Methods: A literature review was performed using MEDLINE and key words related to experimental and clinical studies concerning shock and reperfusion.
Results: Experimental studies have shown that resuscitation with colloid and crystalloid show no difference in outcomes in critically ill patients. Laboratory studies are showing promising results with immunomodulation of response to injury. However, no clinical trials have shown significance yet.
Conclusions: It is unlikely that a single treatment modality or magic bullet will be able to substantially block such a complex regulated process unless performed before feedback mechanisms known to be in place. Ongoing translational research will inevitably have a major impact on patient care.

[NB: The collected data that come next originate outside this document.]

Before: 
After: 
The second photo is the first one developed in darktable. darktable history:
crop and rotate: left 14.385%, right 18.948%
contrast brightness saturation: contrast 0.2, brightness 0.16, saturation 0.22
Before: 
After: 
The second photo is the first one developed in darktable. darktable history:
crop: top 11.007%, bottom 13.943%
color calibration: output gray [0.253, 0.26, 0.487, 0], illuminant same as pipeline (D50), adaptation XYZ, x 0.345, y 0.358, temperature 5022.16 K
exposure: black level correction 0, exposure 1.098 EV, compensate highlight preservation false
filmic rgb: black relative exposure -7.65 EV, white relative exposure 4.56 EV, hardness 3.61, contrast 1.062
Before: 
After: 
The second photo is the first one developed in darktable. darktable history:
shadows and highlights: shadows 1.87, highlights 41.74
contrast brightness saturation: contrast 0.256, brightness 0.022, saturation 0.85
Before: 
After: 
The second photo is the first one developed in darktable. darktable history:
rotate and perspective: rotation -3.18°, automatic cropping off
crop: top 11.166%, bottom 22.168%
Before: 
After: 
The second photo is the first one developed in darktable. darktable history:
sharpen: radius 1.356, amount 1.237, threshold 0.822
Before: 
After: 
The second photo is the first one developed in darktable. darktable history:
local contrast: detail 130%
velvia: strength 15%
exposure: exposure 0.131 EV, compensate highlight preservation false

Shock is one of the primary causes of morbidity and mortality in the intensive care units of today's hospitals. The body's inflammatory response is profound and, if unchecked, can lead to multiple end organ failure and death. Although sepsis is the likely source prompting an inflammatory response in critically ill patients who become hypotensive and tachycardic, hypovolemic shock is also associated with severe systemic inflammatory processes based on components of innate immunity. Although the most common etiology of hypovolemic shock is hemorrhagic, there are other pathophysiologic processes that can result in this type of shock state. The concept of shock has evolved since first being described in ancient traumatic wounds and hemorrhage. Initially, the correlation between blood loss and death was not made; treatment for shock during the time of Hippocrates (460-380 BC) was bloodletting. George James Guthrie (1785-1856) was the first to use the term shock to delineate physiologic instability.[1] Keith used dye dilution measurements to show that hypovolemia was a mechanism for shock in 1919.[2] However, in 1930, Alfred Blalock classic animal experiments proved, indisputably, that blood loss was the primary cause of traumatic shock.[3,4]

The definition of shock has progressed considerably but in its most simple terms is defined as a physiologic state where delivery of oxygen does not meet metabolic demands. Traumatic blood loss is often easy to recognize; however, volume and location of bleeding can be extremely difficult to discern. To assist the surgeon with treatment of hemorrhage, classes of shock have been devised to delineate severity ( Table 1 ). The first sign of hypovolemic shock is a decrease in pulse pressure. This phenomenon is due to an increase in diastolic blood pressure, secondary to a catecholamine surge. Compensatory responses to hypovolemia such as mild tachycardia, anxiousness, tachypnea, and decrease in urine output occur in class II shock. Sustained hypotension is seen with both class III and class IV shock.